Graphic by Angelie Zaslavsky
WASHINGTON (JTA) — Hadassah is reopening its Washington office, nearly a decade after the women’s Zionist group was crippled because of its unwitting involvement in investment counselor Bernie Madoff’s fraud.
Ellen Hershkin, the president of the group, which claims 300,000 members in the United States, on Monday named Karen Paikin Barall as the director of Hadassah’s new government relations office in Washington DC.
Barall was most recently director of Mid-Atlantic advocacy for the Orthodox Union. She was a political appointee in the President George W. Bush State Department’s Anti-Semitism monitoring office.
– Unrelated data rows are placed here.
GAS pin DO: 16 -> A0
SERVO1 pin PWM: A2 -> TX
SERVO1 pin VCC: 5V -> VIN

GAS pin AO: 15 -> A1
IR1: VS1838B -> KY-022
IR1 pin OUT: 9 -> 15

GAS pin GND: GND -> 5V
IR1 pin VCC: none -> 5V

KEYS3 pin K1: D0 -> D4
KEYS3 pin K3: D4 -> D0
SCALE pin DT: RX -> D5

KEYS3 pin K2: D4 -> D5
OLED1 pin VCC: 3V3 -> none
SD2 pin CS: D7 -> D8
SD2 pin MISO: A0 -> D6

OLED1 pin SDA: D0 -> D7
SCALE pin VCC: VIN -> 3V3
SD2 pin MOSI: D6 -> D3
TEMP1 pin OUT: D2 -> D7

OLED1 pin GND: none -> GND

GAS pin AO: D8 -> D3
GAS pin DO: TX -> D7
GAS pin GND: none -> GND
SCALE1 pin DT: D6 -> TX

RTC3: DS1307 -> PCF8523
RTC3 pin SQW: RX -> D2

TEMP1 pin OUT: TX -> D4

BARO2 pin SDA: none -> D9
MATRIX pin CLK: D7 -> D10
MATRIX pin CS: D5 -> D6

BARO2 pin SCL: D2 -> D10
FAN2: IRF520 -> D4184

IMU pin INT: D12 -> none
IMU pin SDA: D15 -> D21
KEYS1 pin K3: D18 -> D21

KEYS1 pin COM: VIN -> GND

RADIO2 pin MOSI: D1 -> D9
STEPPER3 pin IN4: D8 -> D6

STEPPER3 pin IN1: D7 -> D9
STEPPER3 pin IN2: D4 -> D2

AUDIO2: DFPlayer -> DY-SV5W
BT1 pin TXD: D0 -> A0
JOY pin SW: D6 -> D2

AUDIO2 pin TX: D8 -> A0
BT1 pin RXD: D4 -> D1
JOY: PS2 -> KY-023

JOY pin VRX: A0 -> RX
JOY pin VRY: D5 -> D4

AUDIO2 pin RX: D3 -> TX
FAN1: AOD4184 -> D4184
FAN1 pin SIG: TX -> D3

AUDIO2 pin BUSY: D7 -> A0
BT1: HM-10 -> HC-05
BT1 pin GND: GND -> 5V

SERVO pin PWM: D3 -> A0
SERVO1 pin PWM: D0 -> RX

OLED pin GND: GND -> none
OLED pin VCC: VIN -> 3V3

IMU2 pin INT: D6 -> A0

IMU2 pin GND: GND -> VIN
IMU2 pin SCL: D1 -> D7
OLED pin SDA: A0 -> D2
Hadassah scaled back operations after the Madoff scandal blew open in late 2008, and eventually shut its Washington office, among other measures. In 2011, Hadassah returned $45 million to other investors, just under half its earnings under the fraudulent scheme, which pays early investors from money garnered from more recent investors, instead of from actual earnings on the investments. The result is to fraudulently make the investment attractive. Madoff was sentenced to 150 years in prison for his crimes.
As a result of its scale-back, Hadassah focused more on fund-raising for the hospitals that are its namesake in Israel and withdrew to a degree from lobbying on domestic issues, including women’s health. The reopening of the Washington office appears to mean the group plans to reassert its voice in that area.
“I am proud to be representing Hadassah as we make the case for Israel, fight increasing anti-Semitism around the world, and promote women’s health equity at home,” Barall said in the statement.